Chelsea Gallagher-Campas, a recovering heroin addict who had been in the program for almost 60 days when interviewed, said she had already seen improvement after kicking her addiction.

“The one thing about The Haven is that it’s a family, this is your foundation,” Gallagher-Campas said. “I will walk out of here with coping skills and a new life, but I also know that when I have a breaking point and I need help, this is the place I’m going to run to.”

Prevention is a piece of the puzzle as well, and private and public agencies in Tucson are looking for ways to prevent heroin addiction before people start using.

The UA’s Southwest Institute for Research on Women partnered with CODAC, a behavioral health program based in Tucson that focuses on drug prevention, to implement Step Forward II. The five-year program enrolls kids between the ages of 12 and 17 who don’t qualify for other health services to provide programming on sexual health and drug-prevention topics, including with heroin.

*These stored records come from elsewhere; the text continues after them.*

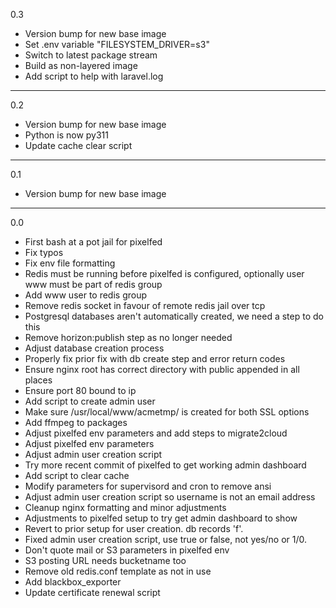 0.3

* Version bump for new base image
* Set .env variable "FILESYSTEM_DRIVER=s3"
* Switch to latest package stream
* Build as non-layered image
* Add script to help with laravel.log

---

0.2

* Version bump for new base image
* Python is now py311
* Update cache clear script

---

0.1

* Version bump for new base image

---

0.0

* First bash at a pot jail for pixelfed
* Fix typos
* Fix env file formatting
* Redis must be running before pixelfed is configured, optionally user www must be part of redis group
* Add www user to redis group
* Remove redis socket in favour of remote redis jail over tcp
* Postgresql databases aren't automatically created, we need a step to do this
* Remove horizon:publish step as no longer needed
* Adjust database creation process
* Properly fix prior fix with db create step and error return codes
* Ensure nginx root has correct directory with public appended in all places
* Ensure port 80 bound to ip
* Add script to create admin user
* Make sure /usr/local/www/acmetmp/ is created for both SSL options
* Add ffmpeg to packages
* Adjust pixelfed env parameters and add steps to migrate2cloud
* Adjust pixelfed env parameters
* Adjust admin user creation script
* Try more recent commit of pixelfed to get working admin dashboard
* Add script to clear cache
* Modify parameters for supervisord and cron to remove ansi
* Adjust admin user creation script so username is not an email address
* Cleanup nginx formatting and minor adjustments
* Adjustments to pixelfed setup to try get admin dashboard to show
* Revert to prior setup for user creation. db records 'f'. 
* Fixed admin user creation script, use true or false, not yes/no or 1/0.
* Don't quote mail or S3 parameters in pixelfed env
* S3 posting URL needs bucketname too
* Remove old redis.conf template as not in use
* Add blackbox_exporter
* Update certificate renewal script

Claudia Powell, the program evaluator for Step Forward II, said 4.5 percent of participants were opiate users.

“Opiates have become more of an issue in recent years, and we want to make sure that our program reflects those changes,” Powell said.

The program uses individual and group therapy sessions, and participants are asked about their previous 30-day substance abuse, in addition to sexual-health choices.

“We know that people who are abusing substances are more likely to make riskier sexual-health decisions, so we want to take care of both halves of that,” Powell said.

Ultimately however, the UA’s Shirazi said Tucson needs a multipronged strategy to better manage the heroin epidemic, one built around interdiction of drugs and treatment of heroin addiction and overdoses.

“We are a small state, and we are not a rich state,” Shirazi said. “Law enforcement and treatment centers do a great job with what they have, but they could always use more resources.”

Johnson’s story didn’t end when she walked out of The Haven as a graduate in June 2014. She said she attends four to five support groups per week, and late in 2014 she received permission from her probation officer to look for housing that is not part of a halfway home. She said the incentive of never having to go back to prison was enough to stay clean.

“You have to be honest about yourself and your issues,” Johnson said. “In the end, you only hurt yourself.”